Ik zat in de machinekamer van mijn eigen verbeelding en liet gebeuren wat gebeuren moest. Het absolute had bezit genomen van mijn geest en maakte aan elke twijfel een einde. Eindelijk was ik bevrijd. Ik had het syndroom van Jeanne d’Arc. Ik hoorde geen stemmen, maar diep in mijzelf was iets als vanzelf gaan schrijven. God zelf daalde neer in mijn taal. Zijn woord was vlees geworden en ging in mijn lichaam wonen. Ik was op weg in mijn eigen overtocht. Het was zoals Vorstenbosch het terecht noemt ‘een reis naar een nieuwe meesterbetekenaar, als een poging te incarneren in je eigen fictie, in je eigen schepping.’
Daarna ging ik elke dag dwalen door de stad. Ik liep rond in een wereld die nog altijd in een diepe sluimer verkeerde, een soort dodenwereld waarin ik de enige levende was. Ik moest de wereld redden van de ondergang, en had dat gedaan door de tijd stil te zetten. De tijd stond stil, en liep toch door. De tijd liep door, en ik stond stil.

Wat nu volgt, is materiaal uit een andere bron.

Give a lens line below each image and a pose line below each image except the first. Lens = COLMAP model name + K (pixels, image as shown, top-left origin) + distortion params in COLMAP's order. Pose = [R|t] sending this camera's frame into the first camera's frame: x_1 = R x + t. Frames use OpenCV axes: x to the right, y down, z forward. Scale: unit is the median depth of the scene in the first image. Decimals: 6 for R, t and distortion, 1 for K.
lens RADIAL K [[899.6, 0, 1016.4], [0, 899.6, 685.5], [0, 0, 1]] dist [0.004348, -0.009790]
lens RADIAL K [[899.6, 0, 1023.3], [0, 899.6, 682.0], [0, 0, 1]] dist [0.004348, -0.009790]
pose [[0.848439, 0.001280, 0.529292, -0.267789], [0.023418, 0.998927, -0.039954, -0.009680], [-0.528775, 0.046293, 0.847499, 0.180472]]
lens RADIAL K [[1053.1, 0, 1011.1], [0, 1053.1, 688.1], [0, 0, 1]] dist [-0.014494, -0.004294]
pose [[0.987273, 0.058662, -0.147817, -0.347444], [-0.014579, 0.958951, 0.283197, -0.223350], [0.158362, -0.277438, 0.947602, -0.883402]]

Ik was de nieuwe Adam, de eerste mens die was opgestaan uit de sluimer van het leven, vroeg in de morgen, terwijl niemand nog wist dat alles voorgoed veranderd was. Heel mijn koninkrijk was voortaan van deze wereld. Ik meende dat ik onsterfelijk was, zette mijn bril af en stak de Ferdinand Bolstraat over.
Door een godswonder bleef ik ongedeerd en ik was zielsgelukkig. Alsmaar zag ik de zon en ik liep hem achterna. De Ceintuurbaan op. De Hobbemakade langs. Het Museumplein over. Op weg naar het Vondelpark. De zon…. er was iets met de zon. Hij zou mij terugvoeren naar het paradijs. Naar de tijdloze stilstand van de tijd.

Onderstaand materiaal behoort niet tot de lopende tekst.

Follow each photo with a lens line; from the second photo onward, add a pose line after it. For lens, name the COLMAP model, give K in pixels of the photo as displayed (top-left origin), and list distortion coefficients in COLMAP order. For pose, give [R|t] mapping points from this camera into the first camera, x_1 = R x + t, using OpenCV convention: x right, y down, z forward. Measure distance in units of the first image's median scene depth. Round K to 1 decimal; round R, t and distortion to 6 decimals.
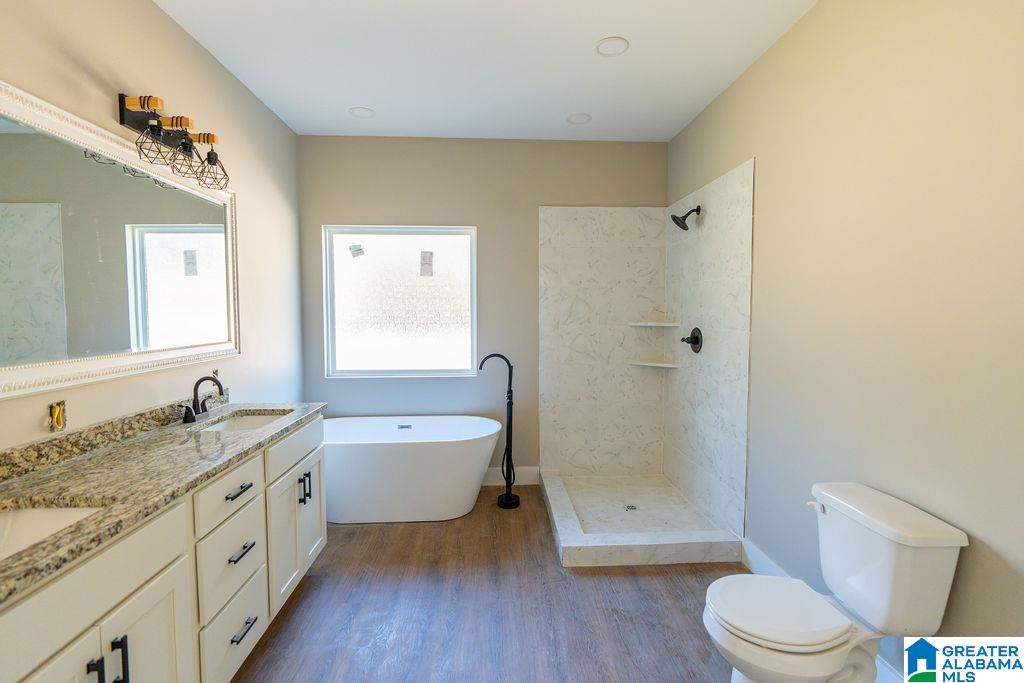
lens RADIAL K [[478.2, 0, 506.6], [0, 478.2, 338.8], [0, 0, 1]] dist [-0.002420, 0.000031]
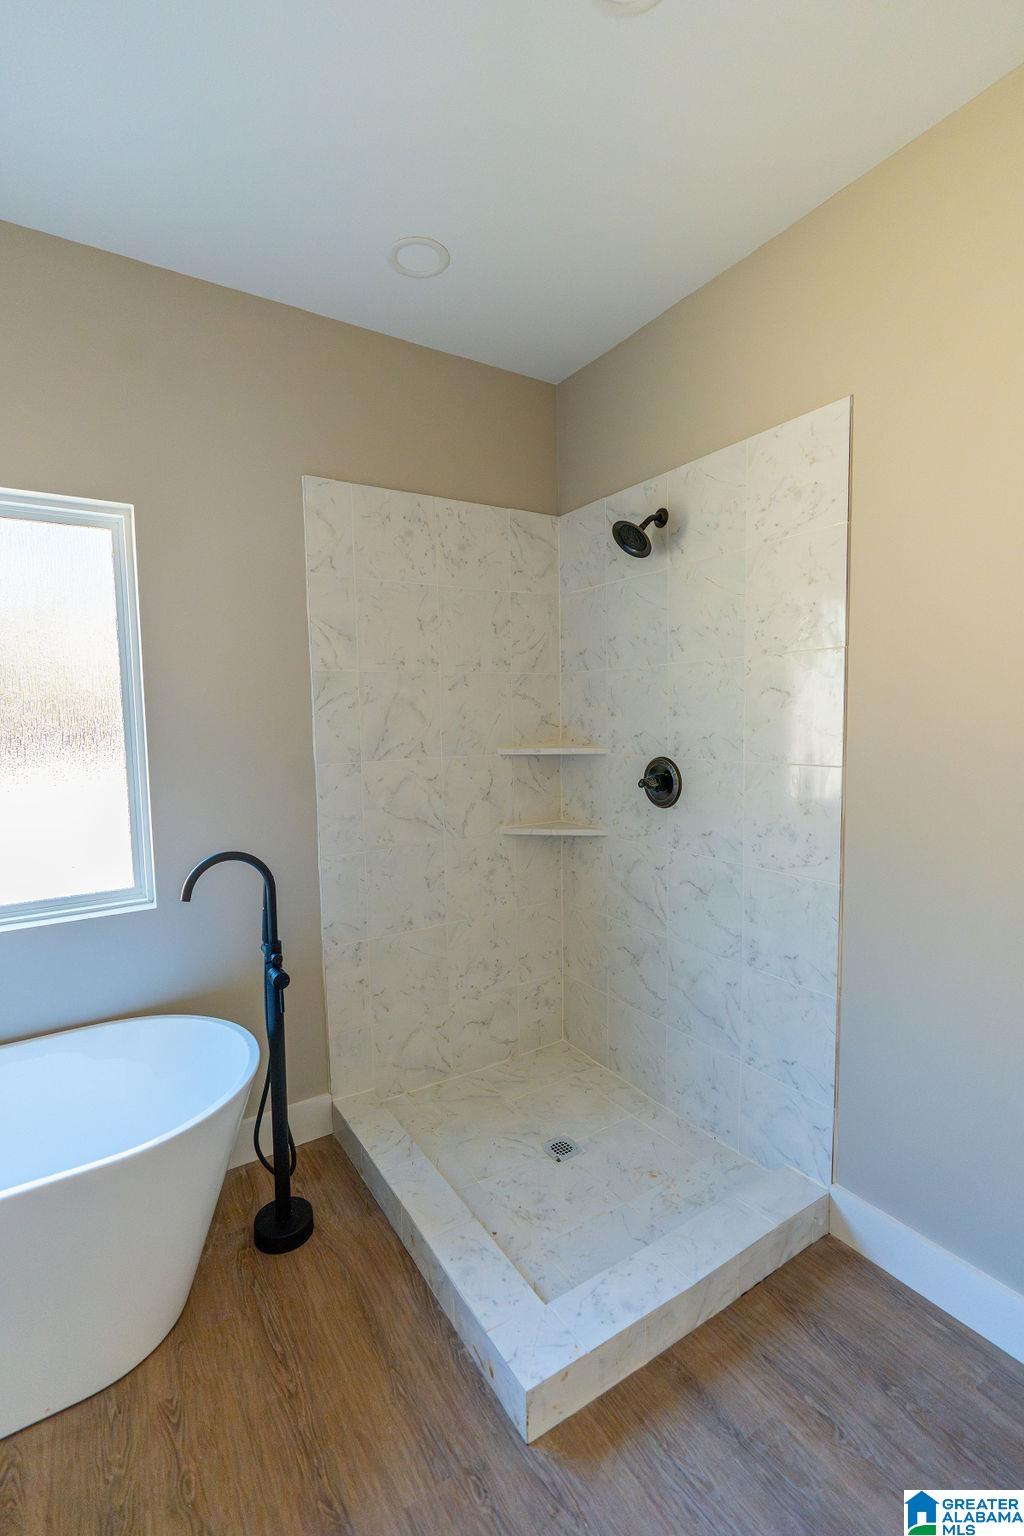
lens RADIAL K [[717.3, 0, 523.2], [0, 717.3, 776.2], [0, 0, 1]] dist [-0.002420, 0.000031]
pose [[0.868159, -0.056628, 0.493044, -0.087201], [0.045902, 0.998373, 0.033842, -0.031670], [-0.494158, -0.006749, 0.869346, 0.376663]]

Vaak nog word ik overvallen naar een gevoel van heimwee naar deze sublieme ervaring van de tijd. Het is een ervaring geweest in mijn leven, die nooit meer terug zal keren. Net als de tijd zelf die nooit op zijn schreden terugkeert. De tiid hâldt gjin skoft. Helaas. Je bent geestesziek als je die wijsheid niet wil erkennen, en geestelijk gezond als je die absurditeit van het leven altijd maar weer voor zoete koek aanneemt. Maar het is een ziekte van de tijd, als je gaat denken dat de tijd stilstaat. De bekering die mogelijk daarop volgt kan ook een ‘gezonde’ vluchtpoging zijn om je voor dit soort gevaarlijke waanideeën te behoeden. De overtocht is dan alsnog geslaagd te noemen.